(Dataset records)
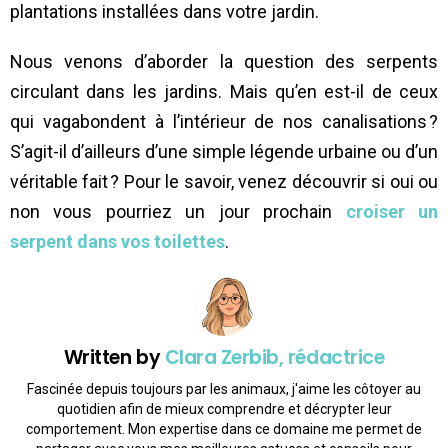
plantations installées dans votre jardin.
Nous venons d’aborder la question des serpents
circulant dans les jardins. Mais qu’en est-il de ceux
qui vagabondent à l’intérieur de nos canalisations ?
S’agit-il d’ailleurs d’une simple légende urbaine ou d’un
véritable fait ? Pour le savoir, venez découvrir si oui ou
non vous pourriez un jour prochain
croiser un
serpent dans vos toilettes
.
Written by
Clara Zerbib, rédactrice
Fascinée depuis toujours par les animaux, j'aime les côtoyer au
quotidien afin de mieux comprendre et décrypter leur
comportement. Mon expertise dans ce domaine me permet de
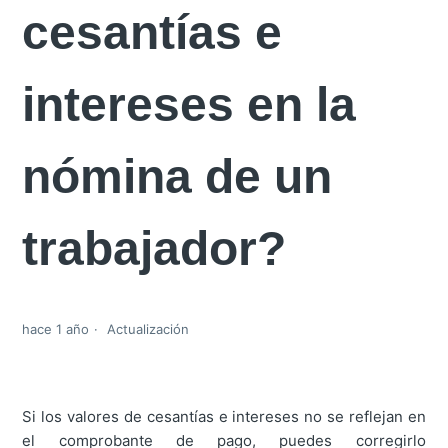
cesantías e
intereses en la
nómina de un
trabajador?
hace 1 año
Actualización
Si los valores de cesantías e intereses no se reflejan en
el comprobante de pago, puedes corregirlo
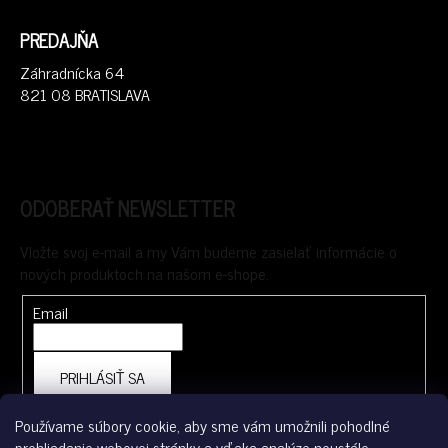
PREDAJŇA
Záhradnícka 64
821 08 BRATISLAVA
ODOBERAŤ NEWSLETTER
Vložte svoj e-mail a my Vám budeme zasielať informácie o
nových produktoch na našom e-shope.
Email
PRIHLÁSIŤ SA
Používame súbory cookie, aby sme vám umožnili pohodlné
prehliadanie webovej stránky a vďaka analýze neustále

...

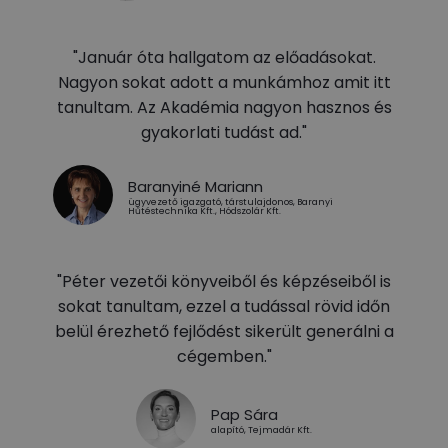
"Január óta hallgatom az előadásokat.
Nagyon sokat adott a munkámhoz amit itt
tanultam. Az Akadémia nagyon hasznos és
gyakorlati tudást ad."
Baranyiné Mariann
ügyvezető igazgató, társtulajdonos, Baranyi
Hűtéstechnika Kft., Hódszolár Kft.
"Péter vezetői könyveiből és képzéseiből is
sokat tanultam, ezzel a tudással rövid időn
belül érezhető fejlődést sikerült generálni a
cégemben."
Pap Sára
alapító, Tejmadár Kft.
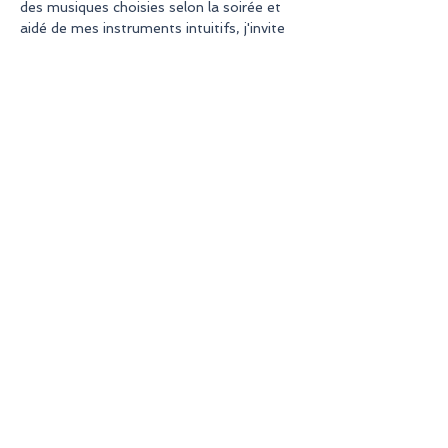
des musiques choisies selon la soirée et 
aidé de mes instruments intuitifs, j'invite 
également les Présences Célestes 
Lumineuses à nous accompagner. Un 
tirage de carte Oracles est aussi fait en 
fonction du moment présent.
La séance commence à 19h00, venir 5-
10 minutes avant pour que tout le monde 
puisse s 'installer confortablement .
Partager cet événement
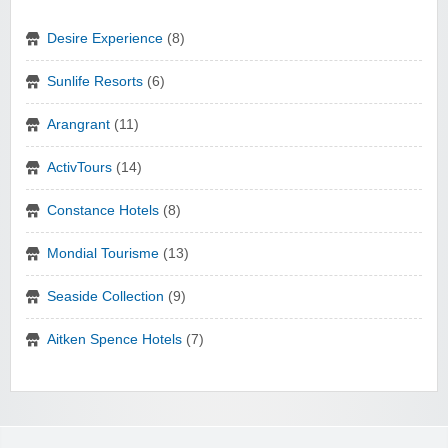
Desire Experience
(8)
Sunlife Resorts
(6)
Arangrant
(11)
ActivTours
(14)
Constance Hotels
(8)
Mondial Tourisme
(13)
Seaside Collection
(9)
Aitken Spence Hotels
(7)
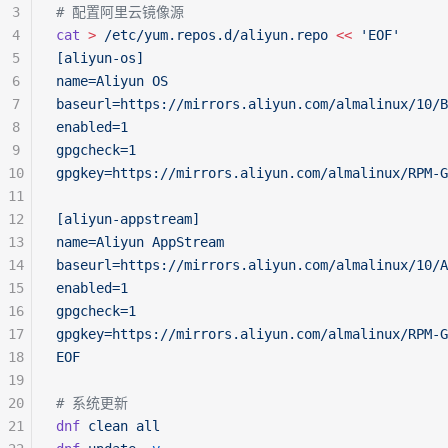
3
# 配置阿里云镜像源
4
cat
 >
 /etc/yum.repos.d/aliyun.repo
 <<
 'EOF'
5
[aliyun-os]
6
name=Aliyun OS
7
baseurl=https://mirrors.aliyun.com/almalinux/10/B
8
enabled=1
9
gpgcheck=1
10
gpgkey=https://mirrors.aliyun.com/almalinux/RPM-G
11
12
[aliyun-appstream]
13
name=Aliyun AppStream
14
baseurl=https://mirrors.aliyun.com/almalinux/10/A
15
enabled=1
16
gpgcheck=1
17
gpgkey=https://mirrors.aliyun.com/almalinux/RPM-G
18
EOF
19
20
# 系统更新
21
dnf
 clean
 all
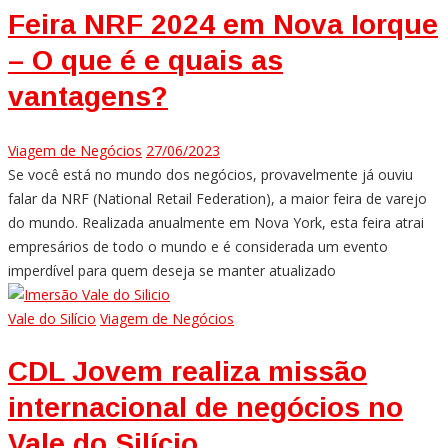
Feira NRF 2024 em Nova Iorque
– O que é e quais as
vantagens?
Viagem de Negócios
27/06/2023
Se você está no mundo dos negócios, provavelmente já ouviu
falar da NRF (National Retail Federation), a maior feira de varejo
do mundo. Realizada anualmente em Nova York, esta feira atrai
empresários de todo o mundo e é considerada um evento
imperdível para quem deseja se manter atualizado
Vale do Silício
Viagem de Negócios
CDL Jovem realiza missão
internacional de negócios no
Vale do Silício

---

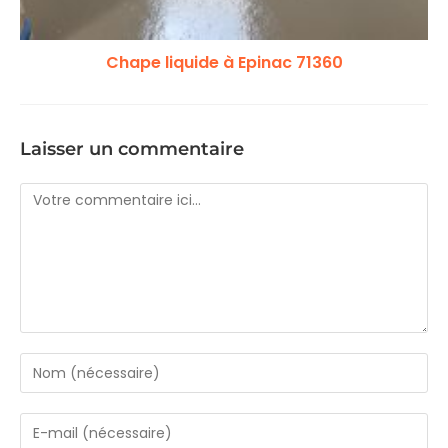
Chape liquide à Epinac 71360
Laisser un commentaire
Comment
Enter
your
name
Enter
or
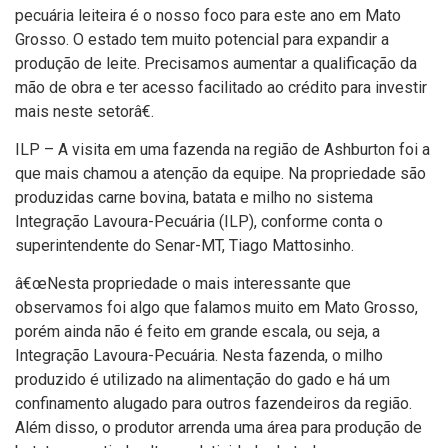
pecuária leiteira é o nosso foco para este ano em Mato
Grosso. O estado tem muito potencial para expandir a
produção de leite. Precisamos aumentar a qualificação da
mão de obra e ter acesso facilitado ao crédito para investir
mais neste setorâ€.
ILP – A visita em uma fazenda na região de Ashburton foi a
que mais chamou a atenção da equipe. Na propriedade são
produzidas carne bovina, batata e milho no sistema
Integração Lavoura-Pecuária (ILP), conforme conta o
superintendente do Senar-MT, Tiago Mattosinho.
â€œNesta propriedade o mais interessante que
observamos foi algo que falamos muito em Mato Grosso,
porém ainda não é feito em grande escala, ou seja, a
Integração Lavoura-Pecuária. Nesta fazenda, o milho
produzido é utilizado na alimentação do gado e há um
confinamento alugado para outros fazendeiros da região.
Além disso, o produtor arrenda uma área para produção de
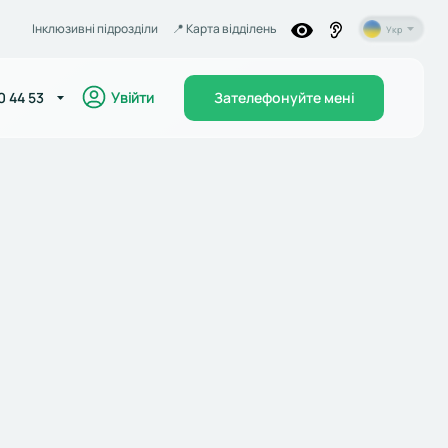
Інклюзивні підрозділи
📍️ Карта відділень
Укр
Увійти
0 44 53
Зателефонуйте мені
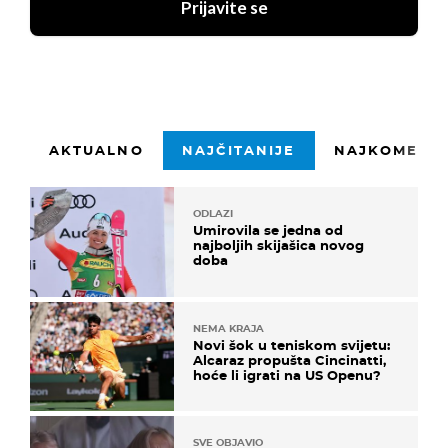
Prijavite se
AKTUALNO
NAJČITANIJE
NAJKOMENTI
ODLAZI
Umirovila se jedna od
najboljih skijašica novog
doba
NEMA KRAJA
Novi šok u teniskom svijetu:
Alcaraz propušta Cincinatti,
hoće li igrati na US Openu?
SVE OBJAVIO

What this task involves: Copy out the lines between the one containing "plantations installées dans votre jardin." and the one containing "comportement. Mon expertise", including both of those lines.

Expected output:
plantations installées dans votre jardin.
Nous venons d’aborder la question des serpents
circulant dans les jardins. Mais qu’en est-il de ceux
qui vagabondent à l’intérieur de nos canalisations ?
S’agit-il d’ailleurs d’une simple légende urbaine ou d’un
véritable fait ? Pour le savoir, venez découvrir si oui ou
non vous pourriez un jour prochain
croiser un
serpent dans vos toilettes
.
Written by
Clara Zerbib, rédactrice
Fascinée depuis toujours par les animaux, j'aime les côtoyer au
quotidien afin de mieux comprendre et décrypter leur
comportement. Mon expertise dans ce domaine me permet de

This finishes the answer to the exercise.